What the task requires
Answer these questions from the passage on the bishop's sleeplessness below.
1. What do doctors say is always the immediate cause of insomnia?
2. What is named as the core and essence of the bishop's trouble?
3. Instead of flesh and blood, what does the bishop find himself made of?

Passage for review
☆ ☆ ☆

Second paragraph of third chapter:
Doctors explain to us that the immediate cause of insomnia is always some poisoned or depleted state of the body, and no doubt the fatigues and hasty meals of the day had left the bishop in a state of unprecedented chemical disorder, with his nerves irritated by strange compounds and unsoothed by familiar lubricants. But chemical disorders follow mental disturbances, and the core and essence of his trouble was an intellectual distress. For the first time in his life he was really in doubt, about himself, about his way of living, about all his persuasions. It was a general doubt. It was not a specific suspicion upon this point or that. It was a feeling of detachment and unreality at once extraordinarily vague and extraordinarily oppressive. It was as if he discovered himself flimsy and transparent in a world of minatory solidity and opacity. It was as if he found himself made not of flesh and blood but of tissue paper.

☆ ☆ ☆

Data records:
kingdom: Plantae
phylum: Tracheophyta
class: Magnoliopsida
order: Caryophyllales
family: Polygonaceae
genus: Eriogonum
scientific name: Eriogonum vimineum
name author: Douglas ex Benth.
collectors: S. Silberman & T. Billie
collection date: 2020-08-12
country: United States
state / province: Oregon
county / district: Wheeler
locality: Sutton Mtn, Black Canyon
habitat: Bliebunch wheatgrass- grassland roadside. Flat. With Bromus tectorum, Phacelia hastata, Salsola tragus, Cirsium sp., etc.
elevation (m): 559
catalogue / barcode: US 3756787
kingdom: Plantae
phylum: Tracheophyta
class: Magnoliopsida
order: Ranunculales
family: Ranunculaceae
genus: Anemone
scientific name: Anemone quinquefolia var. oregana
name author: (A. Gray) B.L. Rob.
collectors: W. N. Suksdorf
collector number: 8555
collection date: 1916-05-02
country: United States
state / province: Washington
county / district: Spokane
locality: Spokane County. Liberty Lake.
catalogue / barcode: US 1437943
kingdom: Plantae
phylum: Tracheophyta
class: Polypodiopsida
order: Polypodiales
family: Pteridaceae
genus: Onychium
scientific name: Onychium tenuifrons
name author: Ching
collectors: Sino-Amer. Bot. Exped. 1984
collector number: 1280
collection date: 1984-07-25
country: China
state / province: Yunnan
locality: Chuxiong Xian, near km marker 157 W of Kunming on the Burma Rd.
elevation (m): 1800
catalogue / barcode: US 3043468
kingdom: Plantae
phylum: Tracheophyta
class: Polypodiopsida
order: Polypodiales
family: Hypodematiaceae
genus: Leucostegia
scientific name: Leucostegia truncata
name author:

☆ ☆ ☆

Your response
1. Some poisoned or depleted state of the body.
2. An intellectual distress.
3. Tissue paper.